How to structure an agreement for a legacy development

February 15, 2024 | by magnews24.com

As the need to create more sustainable communities continues to move up the placemaking agenda there is an ever growing desire on the part of both landowners and housebuilders to create ‘legacy developments’ – adhering to principles of high quality design and construction that will benefit future generations.

The idea of legacy is, of course, nothing new. But the concept has evolved in recent years so that landowners can exert a degree of control in the design, construction and management of projects, creating a positive lasting impact in their communities while also delivering the required financial, social and environmental returns.

Community benefit

A current example is Alconbury Weald in Huntingdonshire – a 1425 acre site led by master developer Urban&Civic that will eventually see the construction of 6500 new homes by a number of different housebuilders ranging from national developers to SMEs. It will also include a health centre, three primary schools, a secondary school, an enterprise zone, community facilities and around 290,000 sq m of employment space.

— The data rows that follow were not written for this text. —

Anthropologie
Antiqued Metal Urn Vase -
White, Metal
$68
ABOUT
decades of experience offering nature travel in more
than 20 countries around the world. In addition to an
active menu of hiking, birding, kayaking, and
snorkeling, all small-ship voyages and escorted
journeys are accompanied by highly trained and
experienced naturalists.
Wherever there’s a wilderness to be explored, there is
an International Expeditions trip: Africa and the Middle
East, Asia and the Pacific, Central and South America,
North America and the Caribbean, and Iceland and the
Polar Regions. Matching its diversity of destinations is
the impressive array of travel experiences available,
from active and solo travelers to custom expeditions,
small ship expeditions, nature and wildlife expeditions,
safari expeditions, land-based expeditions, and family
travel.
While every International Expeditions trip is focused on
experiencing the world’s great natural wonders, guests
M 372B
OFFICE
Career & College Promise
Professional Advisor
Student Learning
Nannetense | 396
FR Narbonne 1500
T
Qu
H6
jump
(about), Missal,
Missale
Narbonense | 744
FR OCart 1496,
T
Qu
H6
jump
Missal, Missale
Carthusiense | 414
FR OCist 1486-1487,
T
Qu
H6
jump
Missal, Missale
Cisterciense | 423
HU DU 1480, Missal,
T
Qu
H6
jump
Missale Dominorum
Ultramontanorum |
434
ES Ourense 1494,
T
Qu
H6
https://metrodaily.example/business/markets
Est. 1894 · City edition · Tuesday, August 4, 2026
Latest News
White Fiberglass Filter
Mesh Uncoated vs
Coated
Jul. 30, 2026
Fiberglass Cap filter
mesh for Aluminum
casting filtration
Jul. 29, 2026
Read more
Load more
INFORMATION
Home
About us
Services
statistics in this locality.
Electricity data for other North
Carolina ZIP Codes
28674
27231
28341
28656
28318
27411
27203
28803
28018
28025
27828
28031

Urban&Civic set the tone for the development from the outset, investing significantly in placemaking, infrastructure and landscaping – both in advance of wider home and employment delivery to ensure the design and quality of the scheme was established from inception and as the community takes shape over the next 20 years.

Collaborative working 

Successful legacy projects rely on an effective working relationship between master developer and housebuilder and/or landowner and developer. Very often this will take the form of a Build Licence agreement.

Central to the agreement will be the ‘rights of approval’ to ensure the development evolves in a way that is true to the landowner’s original concept.

Each agreement will vary depending on the landowner’s main objectives, but typically it can include: design approval (via an architect) which the master developer will base around the requirements of an established design code to influence site layout, character and build materials; any sustainability considerations to minimise impact on the surrounding environment; and a say on estate regulations and community codes to ensure standards are maintained during the development’s future management.

In addition, the agreement will also outline how the landowner will receive their proceeds of sale. Typically this will be in the form of a guaranteed payment every year until all the homes are built and sold.

When structured appropriately, legacy developments should benefit landowner, developer and – most importantly – the local community. A robust agreement is essential to ensure all parties work together to create long-term alignment and make the original vision a reality.